> _WHAT THIS TASK INVOLVES_
Read the records below and report each line in which "Himbeeren" occurs.

[Opening GIVEN RECORDS section]

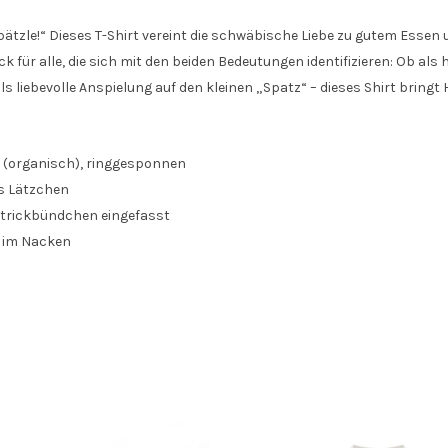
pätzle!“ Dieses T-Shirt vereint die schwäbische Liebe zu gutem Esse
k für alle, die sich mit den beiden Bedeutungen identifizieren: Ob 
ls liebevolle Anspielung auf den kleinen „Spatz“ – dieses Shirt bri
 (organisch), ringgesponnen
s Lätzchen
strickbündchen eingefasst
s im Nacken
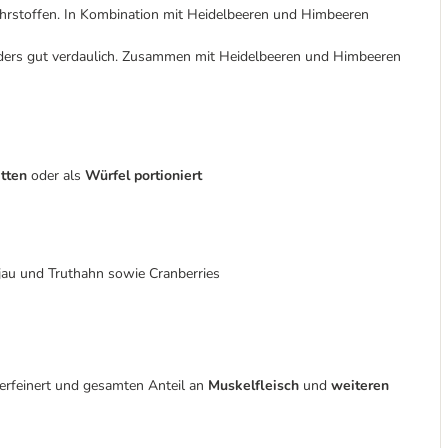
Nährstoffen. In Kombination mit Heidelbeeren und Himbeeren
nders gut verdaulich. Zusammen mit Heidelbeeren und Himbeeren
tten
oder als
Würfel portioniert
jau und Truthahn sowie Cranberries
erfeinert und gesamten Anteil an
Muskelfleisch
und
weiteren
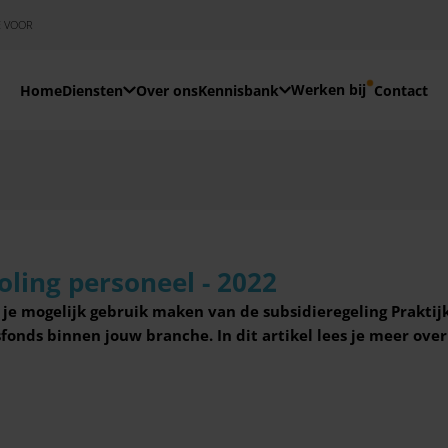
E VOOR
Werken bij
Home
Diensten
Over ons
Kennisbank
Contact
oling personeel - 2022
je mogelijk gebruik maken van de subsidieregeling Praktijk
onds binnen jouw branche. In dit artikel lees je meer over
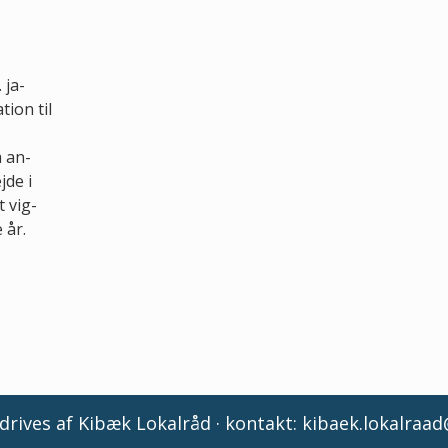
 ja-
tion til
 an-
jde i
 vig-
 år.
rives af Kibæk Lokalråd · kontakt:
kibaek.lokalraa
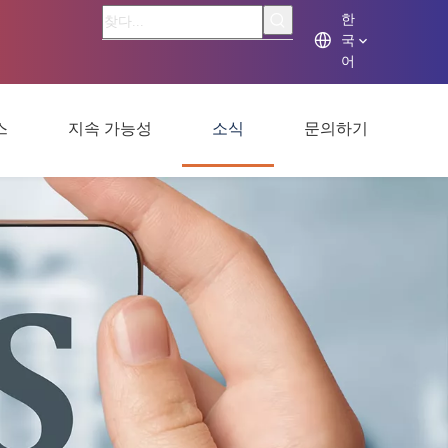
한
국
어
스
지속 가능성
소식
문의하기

[Closing GIVEN RECORDS section]
[Opening GIVEN RECORDS section]

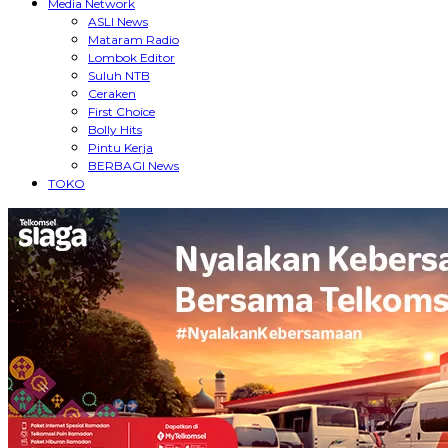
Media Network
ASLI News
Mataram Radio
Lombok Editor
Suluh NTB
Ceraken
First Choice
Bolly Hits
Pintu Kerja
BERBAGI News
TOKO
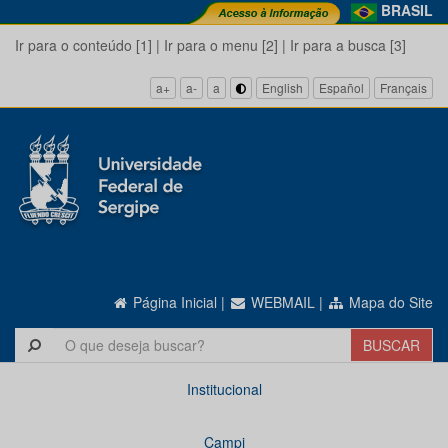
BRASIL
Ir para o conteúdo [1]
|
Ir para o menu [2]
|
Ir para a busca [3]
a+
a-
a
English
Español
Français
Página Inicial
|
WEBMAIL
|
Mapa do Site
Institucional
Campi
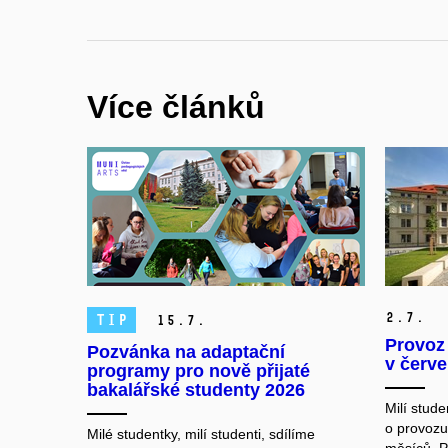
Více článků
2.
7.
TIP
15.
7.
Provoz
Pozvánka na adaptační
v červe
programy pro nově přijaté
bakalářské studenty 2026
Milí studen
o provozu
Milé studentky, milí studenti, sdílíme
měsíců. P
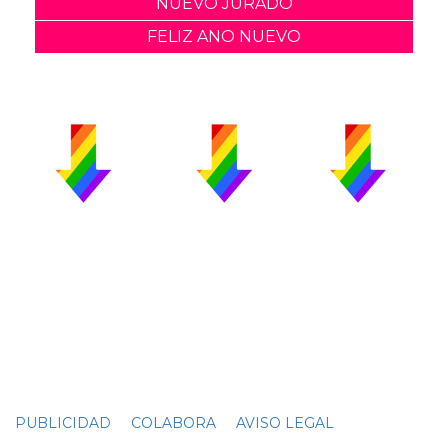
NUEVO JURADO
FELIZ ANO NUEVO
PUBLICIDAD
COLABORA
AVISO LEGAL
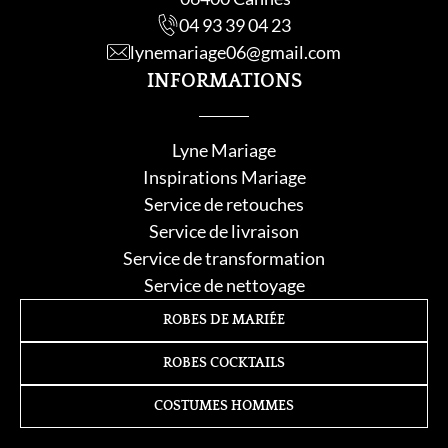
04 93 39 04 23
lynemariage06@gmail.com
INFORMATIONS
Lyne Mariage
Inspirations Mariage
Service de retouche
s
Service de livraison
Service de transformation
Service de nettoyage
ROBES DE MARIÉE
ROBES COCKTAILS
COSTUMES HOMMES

[Closing GIVEN RECORDS section]

> _RESPONSE AREA_
Nährstoffen. In Kombination mit Heidelbeeren und Himbeeren
nders gut verdaulich. Zusammen mit Heidelbeeren und Himbeeren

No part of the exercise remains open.